Corpo do artigo
Um aniversário motiva mais dar um passo para o futuro que um olhar para o passado. Haverá, sem dúvida, quem nesses dias empurre a TSF para o futuro, mas de mim acho que se espera um regresso ao passado. Quase como se fosse algo afixado num quadro referencial, tenho três palavras cravadas a fogo na minha memória: esta rádio bissexta. Três palavras que não completam o que foi dito às sete horas da manhã de 29 de fevereiro de 1988, e o que foi dito acrescenta a esta rádio bissexta a certeza de ficar nos vossos recetores 24 horas por dia, com música e notícias.
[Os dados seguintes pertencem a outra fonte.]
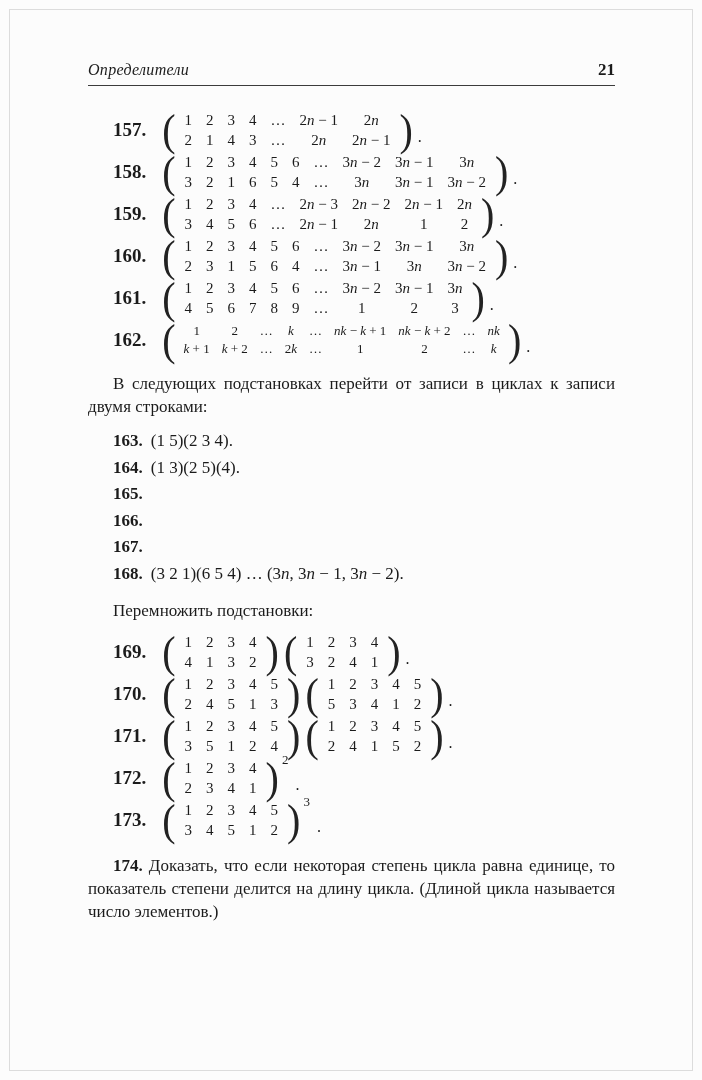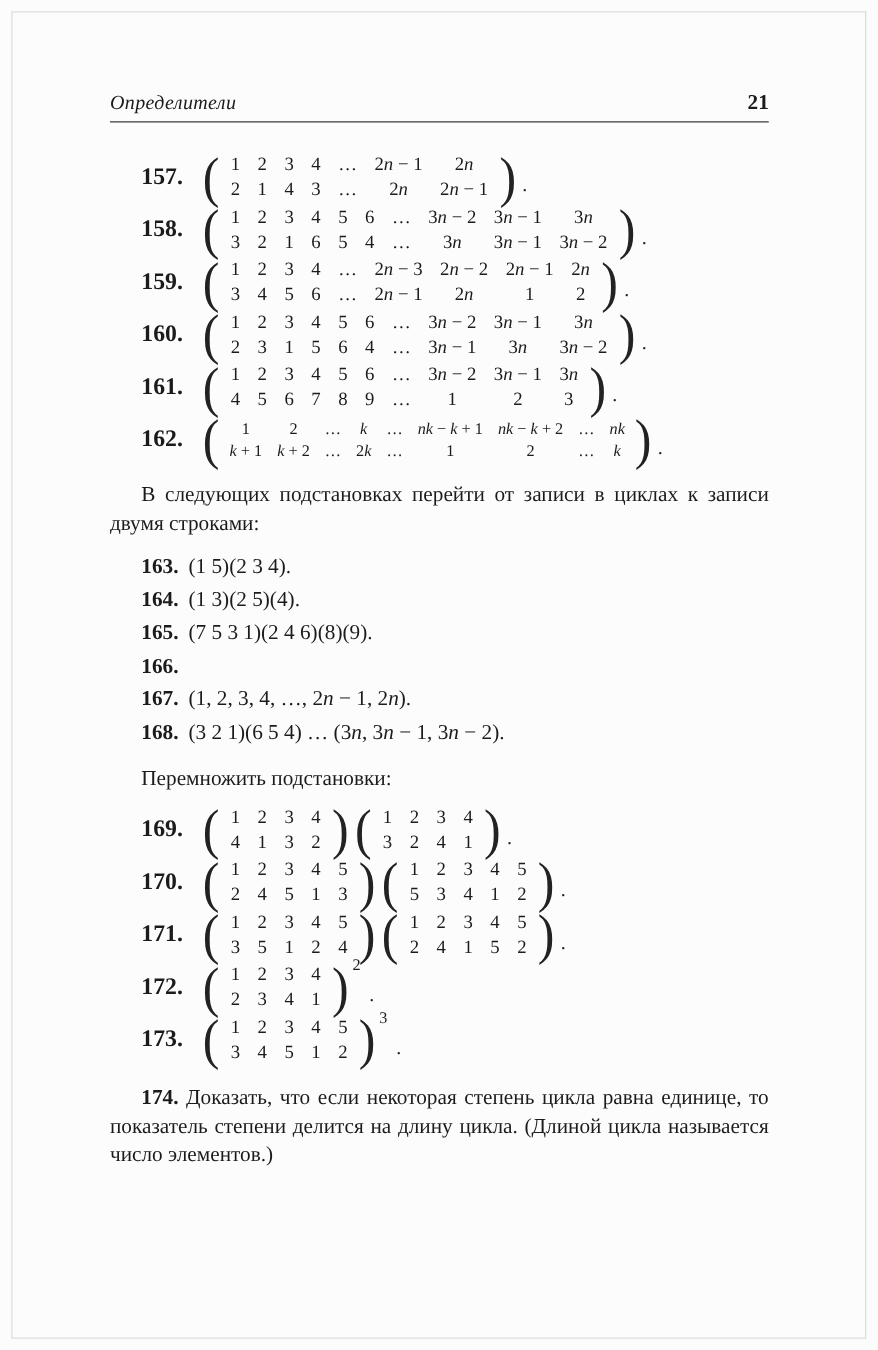"Определители" .content { top: 72px -> 60px }
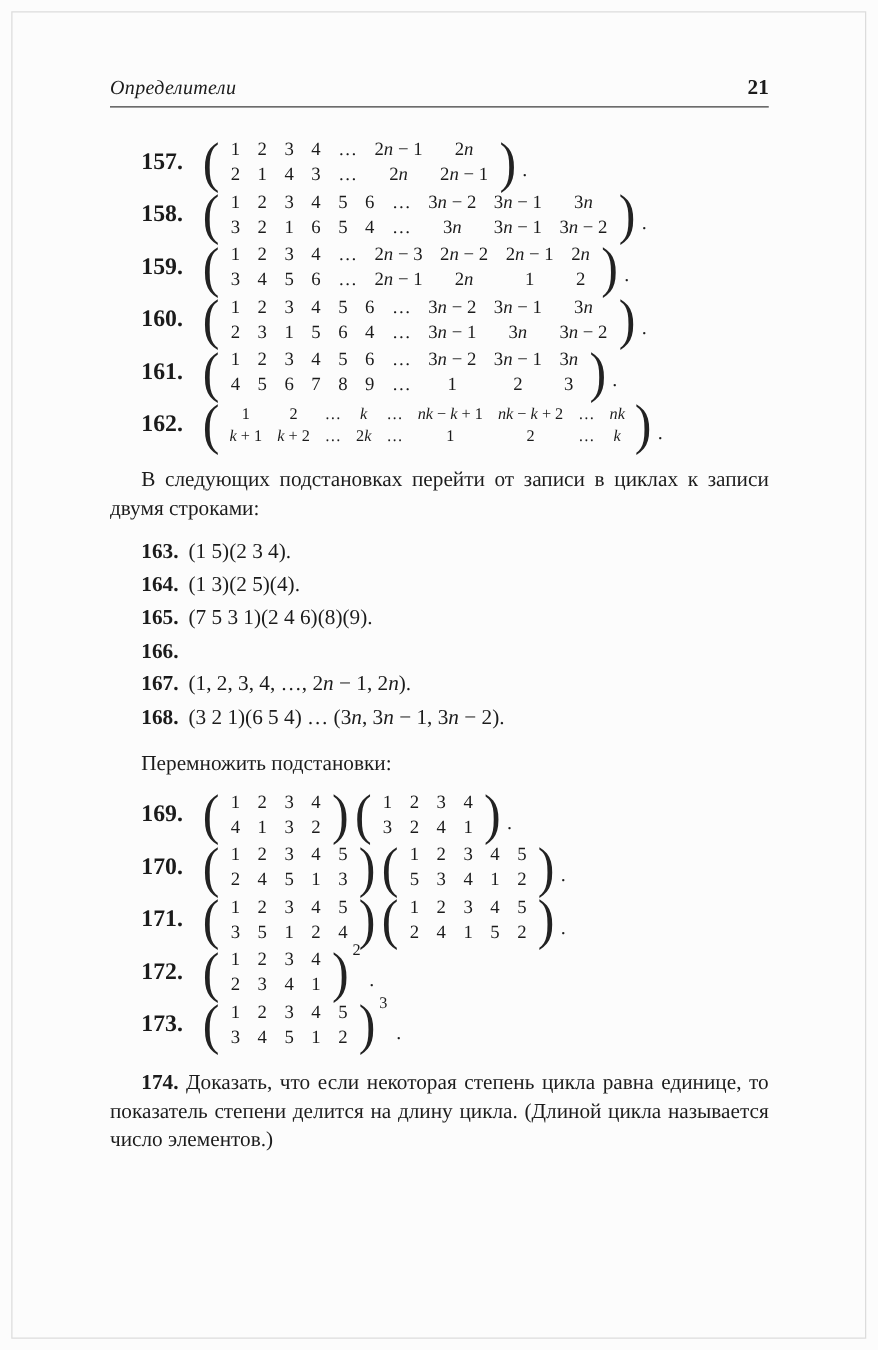"(7 5 3 1)(2 4" span.ptext { html: <span>(7 5 3 1)(2 4 6)(8)(9).</span> -> none }
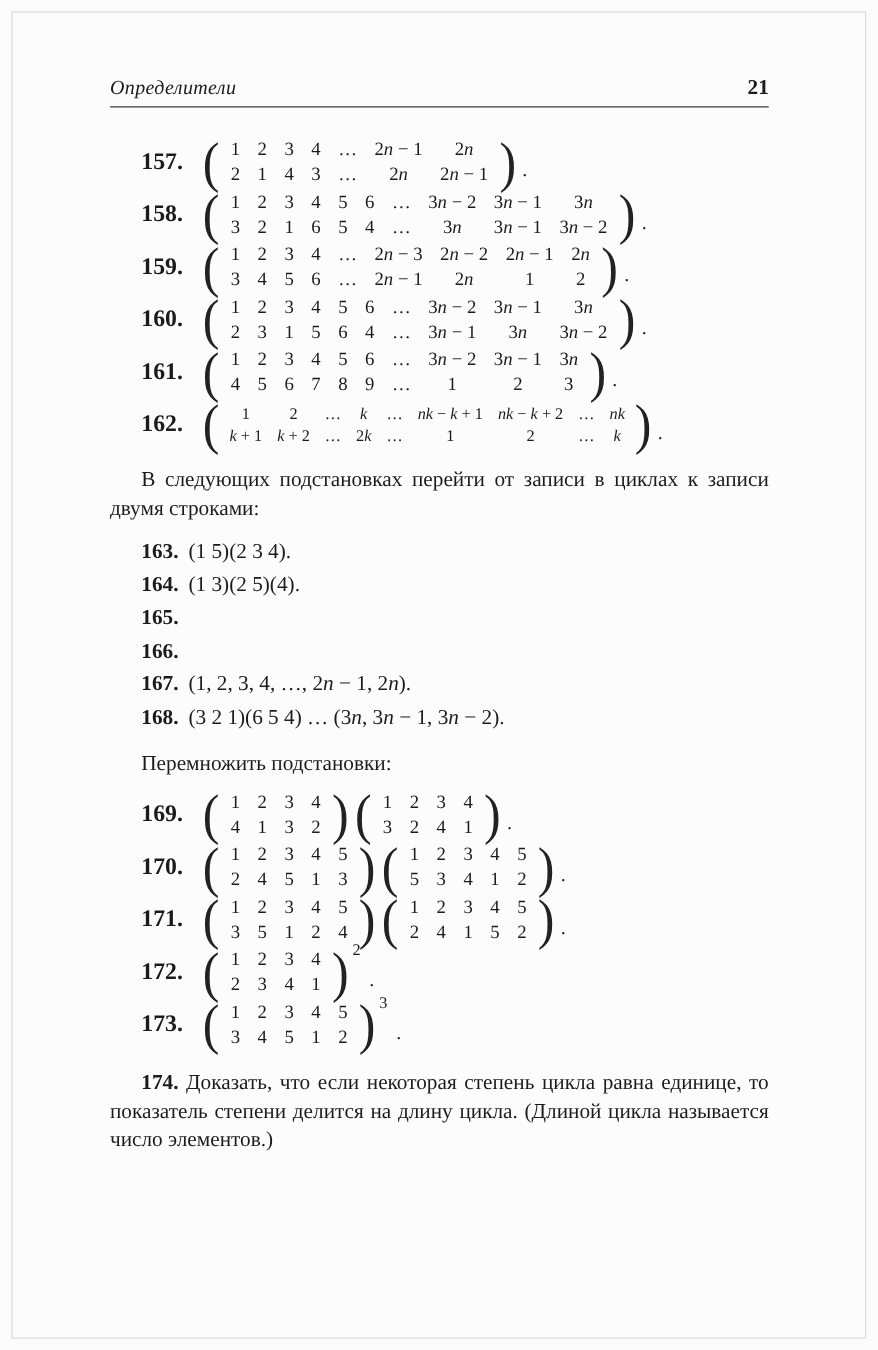"(1, 2, 3, 4, …," span.ptext { html: <span>(1, 2, 3, 4, …, 2<i>n</i> − 1, 2<i>n</i>).</span> -> none }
TSF\audio\2023\02\noticias\27\david_borges
O que foi dito às sete horas da manhã de 29 de fevereiro de 1988 parece estar a ser dito agora, ainda que já tenham as palavras o peso de 35 anos. E a voz que se ergueu da nova rádio era, é, a de Emídio Rangel, criador e diretor da TSF Rádio Jornal, assim tinha que ser ainda que fosse, e seja, apenas TSF. Bastou sempre assim. TSF. Para ser o que foi e para ser o que é. Palavras que a voz soltou, cedo, num dia que pareceu ser igual ao dia que Sophia de Mello Breyner imortalizou.
Essa foi "a madrugada que nós esperávamos, o dia inicial inteiro e limpo, onde emergimos da noite e o silêncio e livres habitámos a substância do tempo". TSF, a paixão da Rádio, e pela qual passámos a ir ao fim da rua e ao fim do mundo. Tantos fins de mundo, com orgulho enchendo o peito, como naquele momento no Koweit, descobrindo-me numa rotunda em festa, a emitir por telefone satélite, eu e o Joaquim Herrera, numa linha de comunicação com o mundo, em que estavam lado a lado as cadeias norte-americanas, a BBC e a TSF. Momento de consagração global desta rádio bissexta, nascida do génio, agora esquecido pelo peso do tempo e por ação deliberada ou omissão perversa, e cujo nome a memória não pode apagar, Emídio Rangel. Nós, todos os outros, fomos seguidores dele, nesta rádio bissexta, erguendo em conjunto valores, profissionalismo, competência, qualidade, combatendo sempre a preguiça, o comodismo, a inércia, sempre perguntando o que podíamos fazer para ser diferentes, como podíamos marcar a diferença para os outros. E sempre avisando: o melhor improviso é o que está escrito, papel lido é papel morto. Nunca deixando escapar o erro técnico ou de português, sempre tocando o telefone no momento seguinte ao do erro, para alguém, do outro lado, deixar a mensagem corretora e crítica.
Nesta Rádio bissexta, caminhávamos conscientes da responsabilidade adquirida nessa madrugada porque esperámos, nesse dia inteiro e limpo, onde emergimos da noite e do silêncio, e livres passámos a habitar a substância do tempo. Deixo hoje, nesta Rádio Bissexta, a expressão do meu orgulho por dela ter feito parte, e também, e principalmente, um grito pela memória e pela recusa do esquecimento. Esta Rádio Bissexta tem um nome, TSF, e essas três letras têm outro nome por trás, Emídio Rangel.